## Supplied material
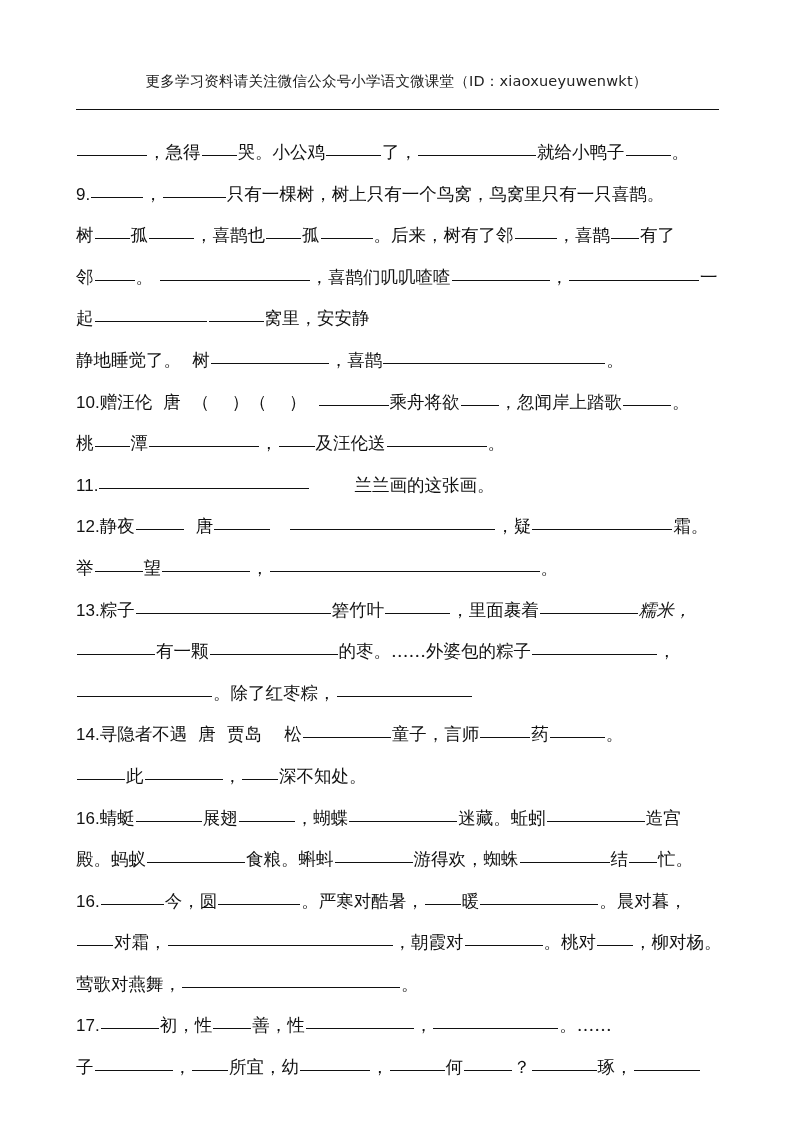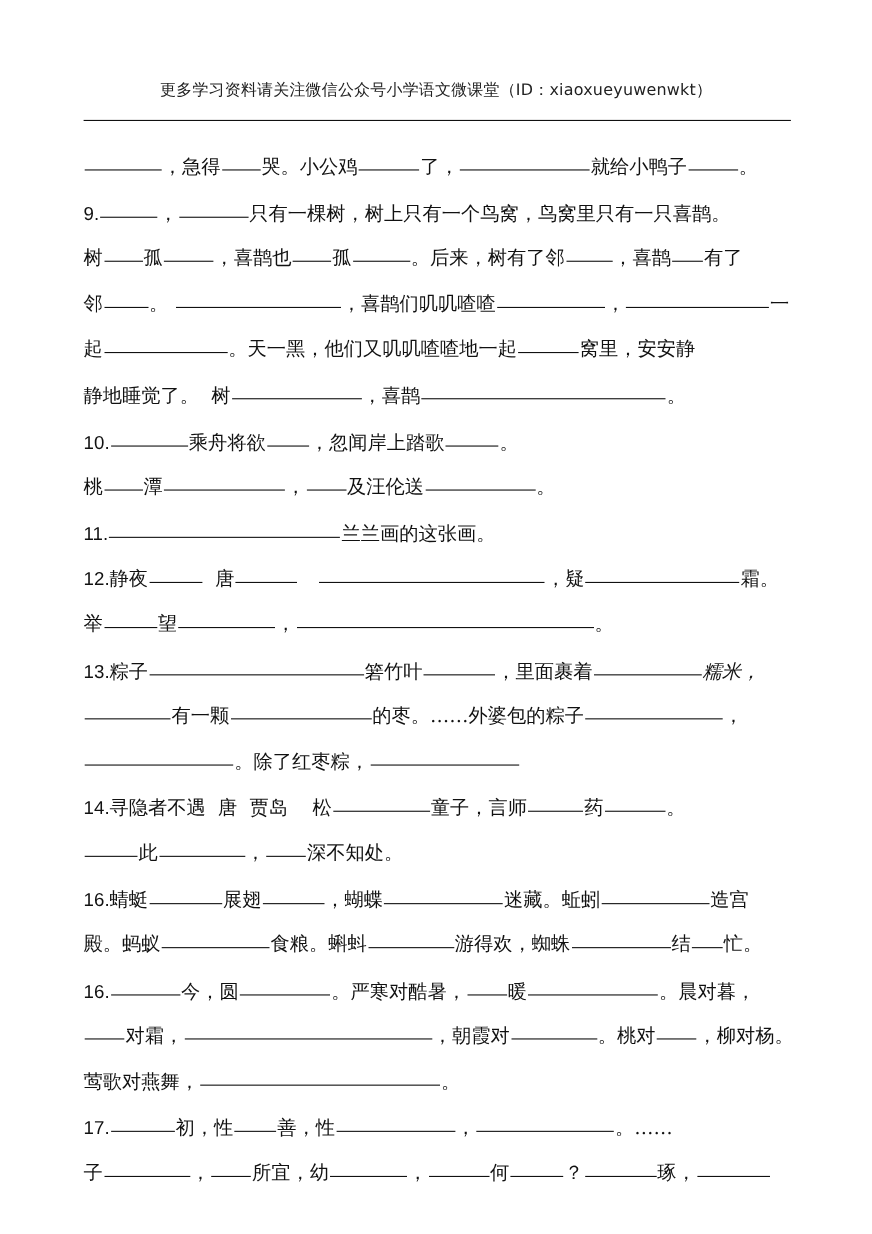"。天一黑，他们又叽叽喳喳地一起" span.seg { html: <span>。天一黑，他们又叽叽喳喳地一起</span> -> none }
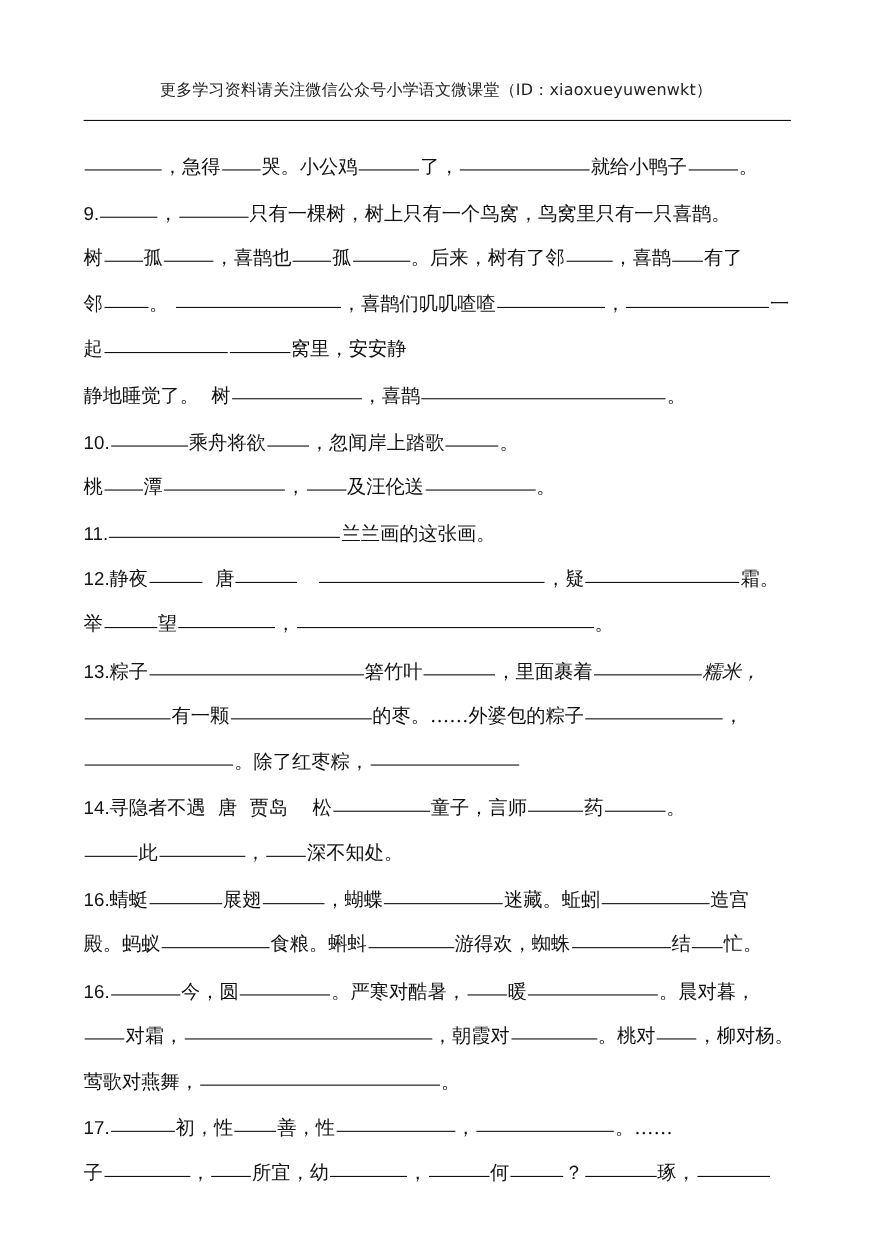"赠汪伦 唐 （ ）（ ）" span.seg { html: none -> <span>赠汪伦 唐 （ ）（ ） </span> }
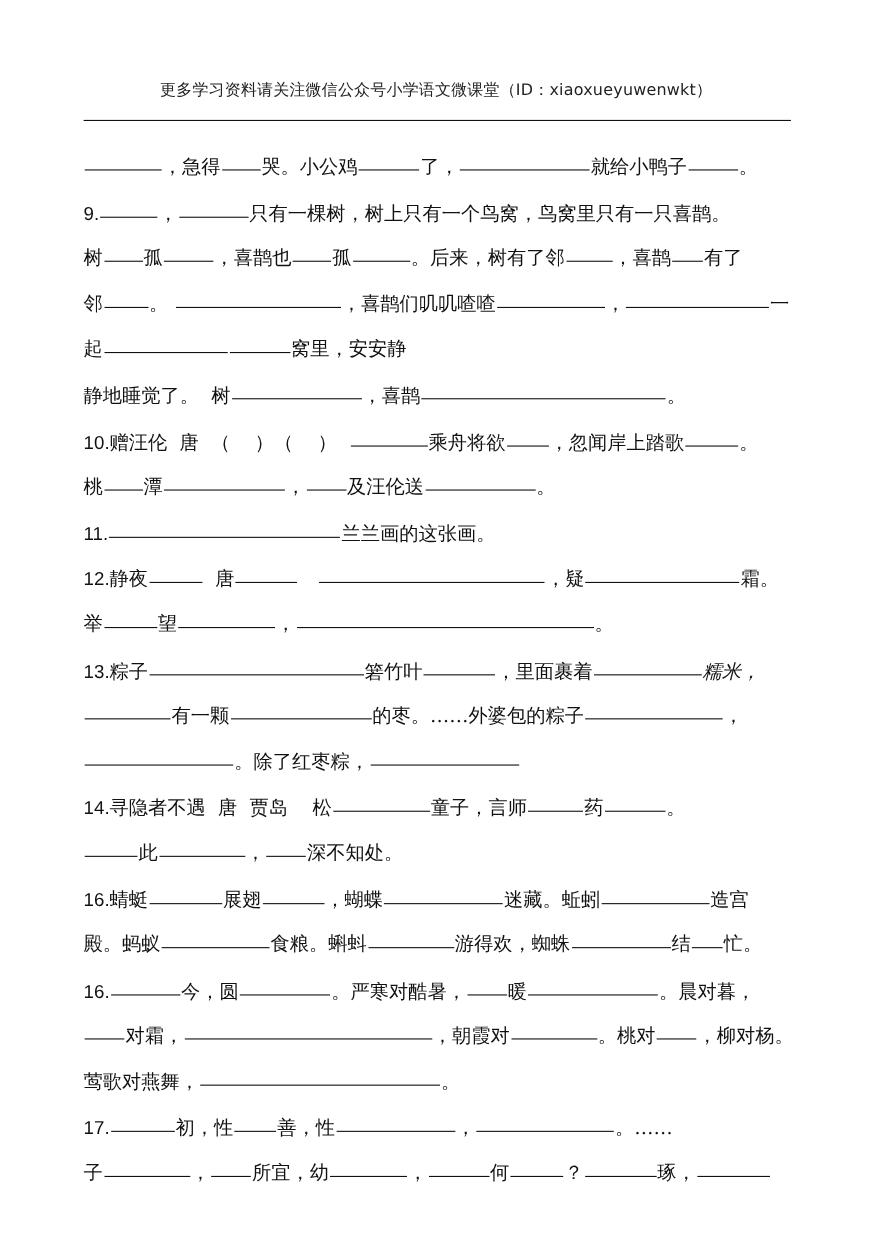"兰兰画的这张画。" span.seg { margin-left: none -> 44px }
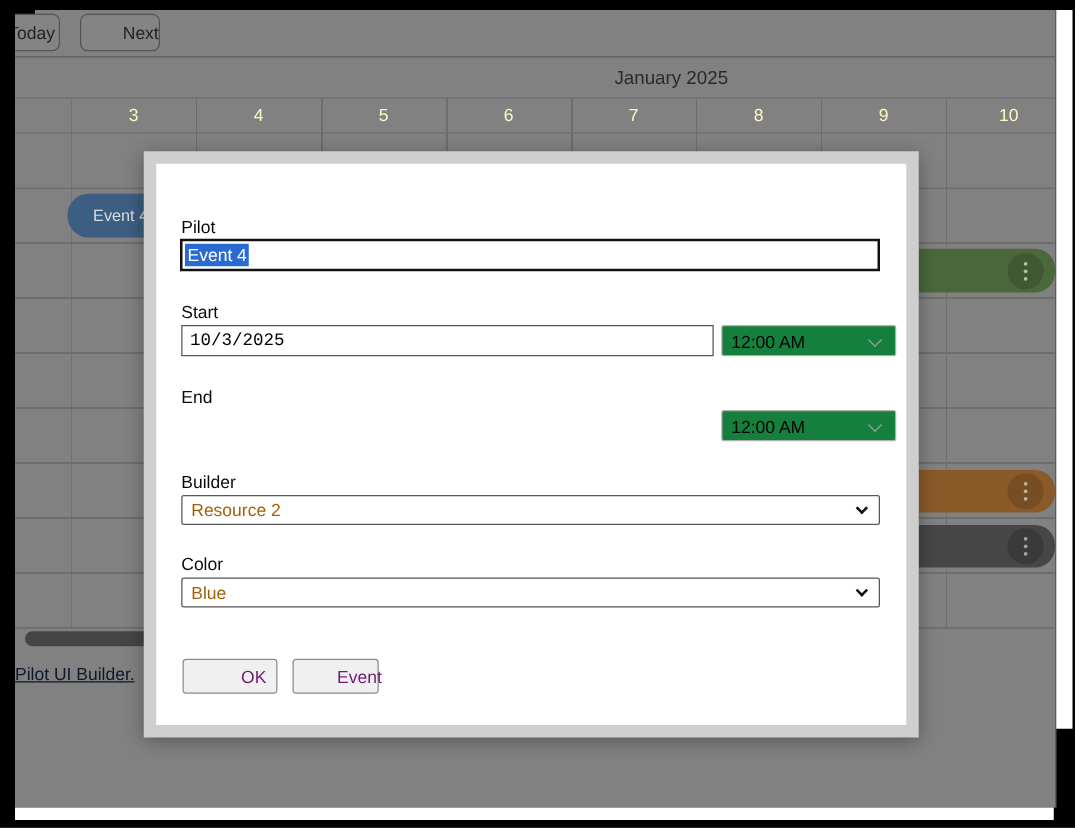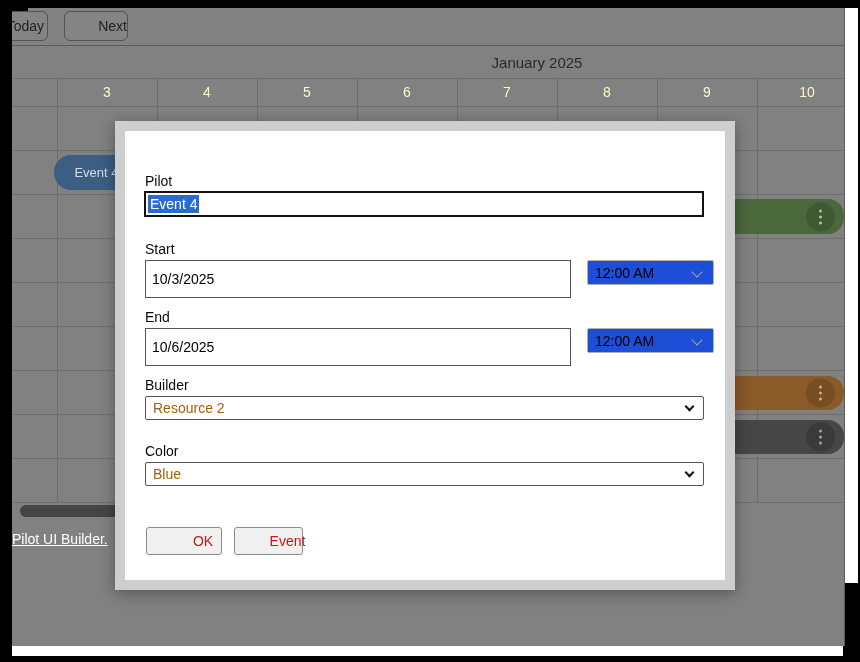"10/3/2025" .date-input { font-family: none -> Liberation Mono, monospace; height: 38px -> 25px }
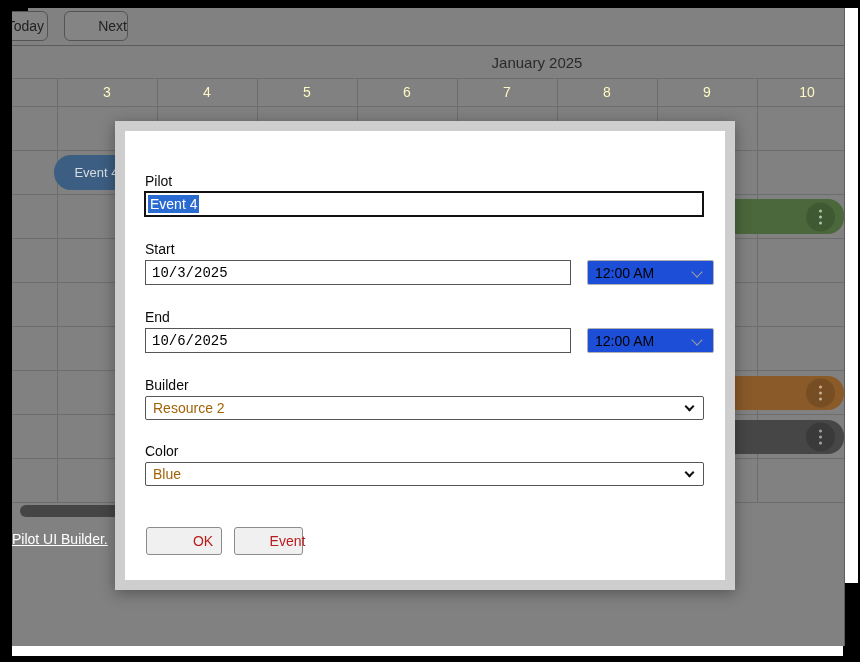"12:00 AM" .time-select { background: #1d4ed8 -> #15803d; left: 462px -> 452px; width: 127px -> 140px }
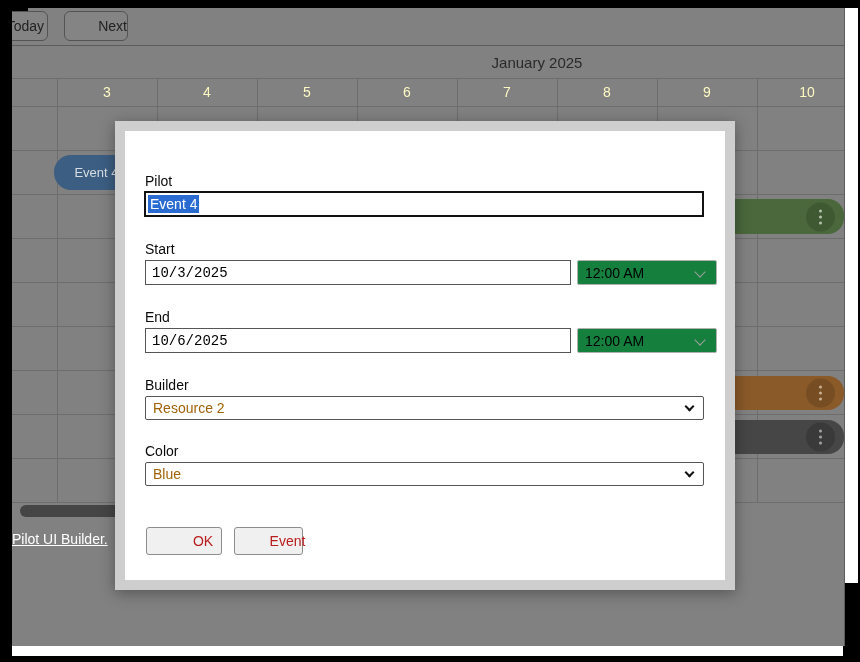"10/6/2025" div.date-input { html: <div>10/6/2025</div> -> none }
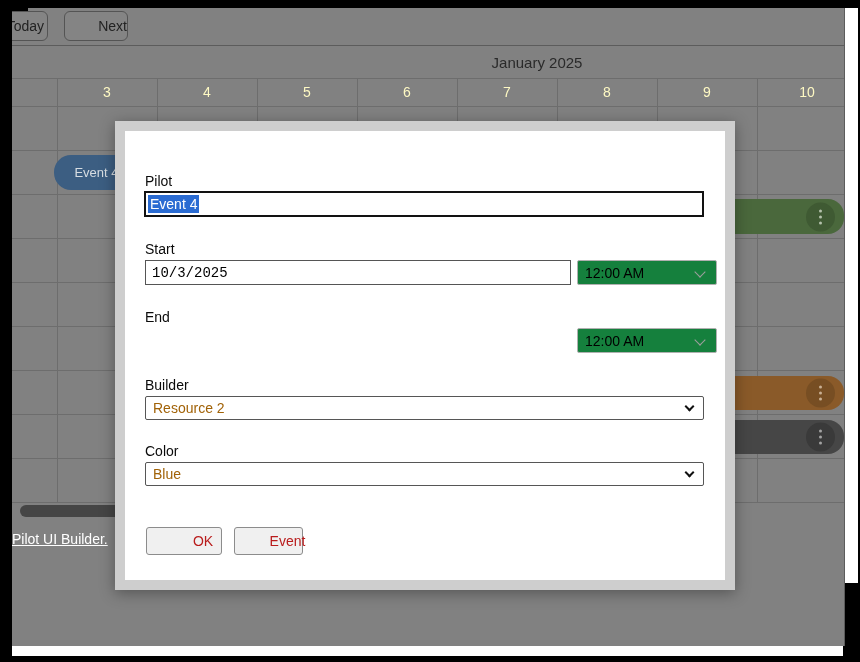"Pilot UI Builder." .builder-link { color: #ffffff -> #0f172a }
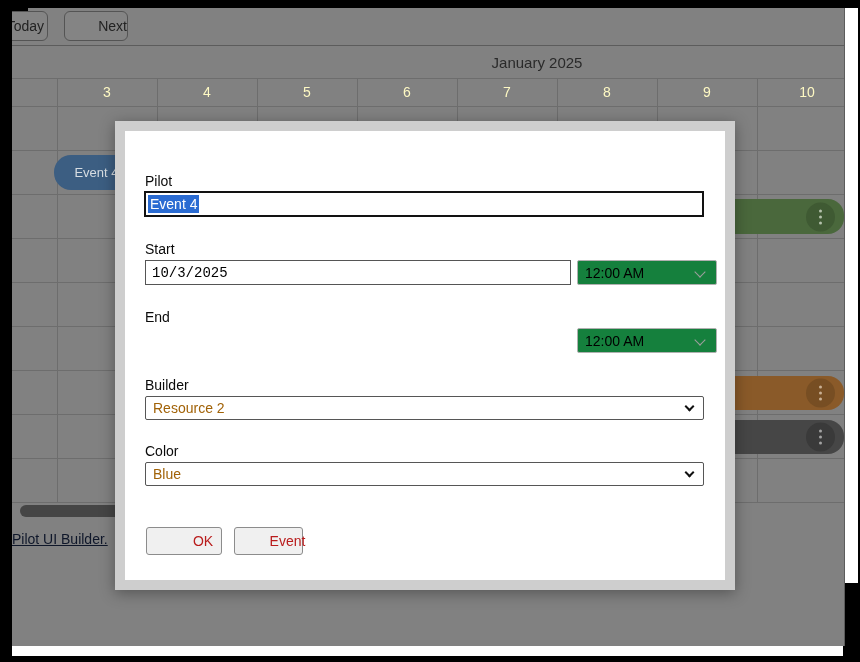"OK" .dlg-btn { color: #b91c1c -> #701a75 }
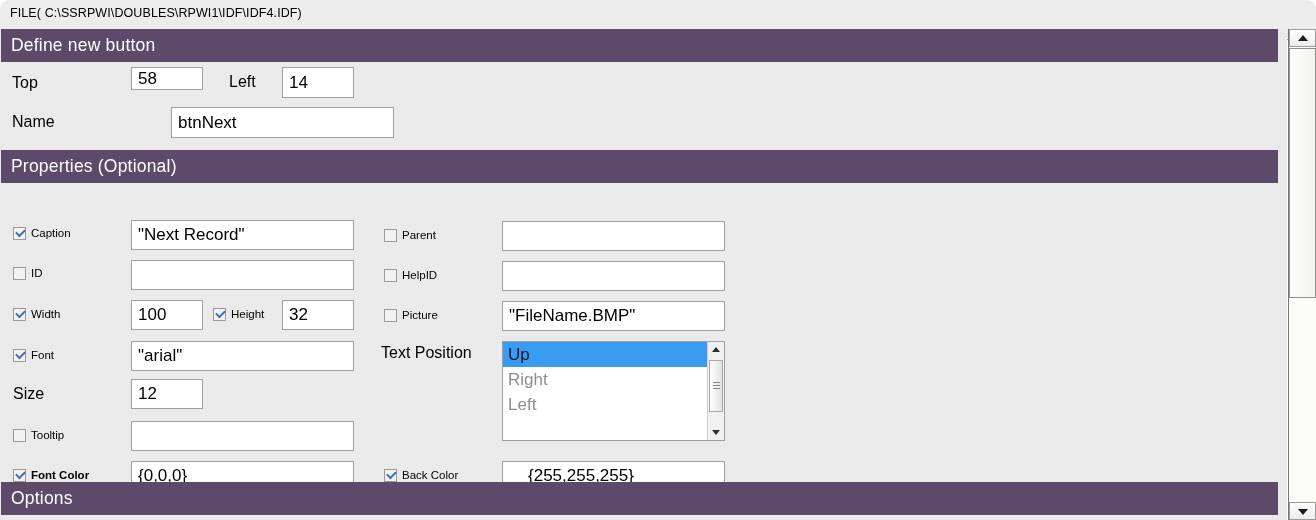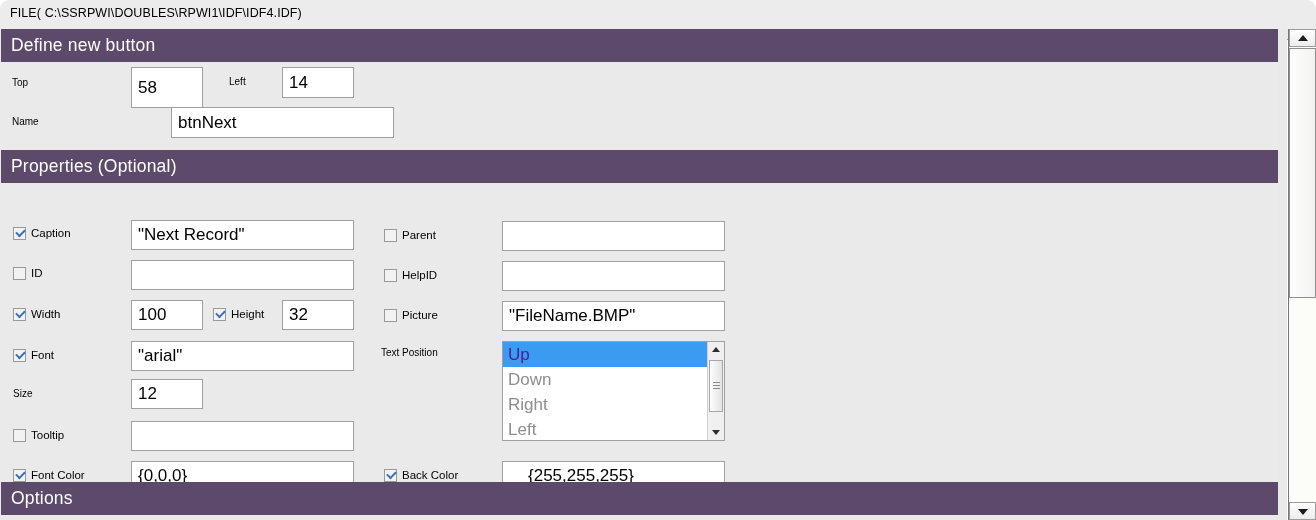"Top" .lbl { font-size: 10px -> 16px }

## Your goal
An exact restatement of the lines from the one holding "font-family: none ->" through the end of the entries, both ends included, is the whole answer. Pictures stay out.

## Solution for this problem
"10/3/2025" .date-input { font-family: none -> Liberation Mono, monospace; height: 38px -> 25px }
"12:00 AM" .time-select { background: #1d4ed8 -> #15803d; left: 462px -> 452px; width: 127px -> 140px }
"10/6/2025" div.date-input { html: <div>10/6/2025</div> -> none }
"Pilot UI Builder." .builder-link { color: #ffffff -> #0f172a }
"OK" .dlg-btn { color: #b91c1c -> #701a75 }
"Top" .lbl { font-size: 10px -> 16px }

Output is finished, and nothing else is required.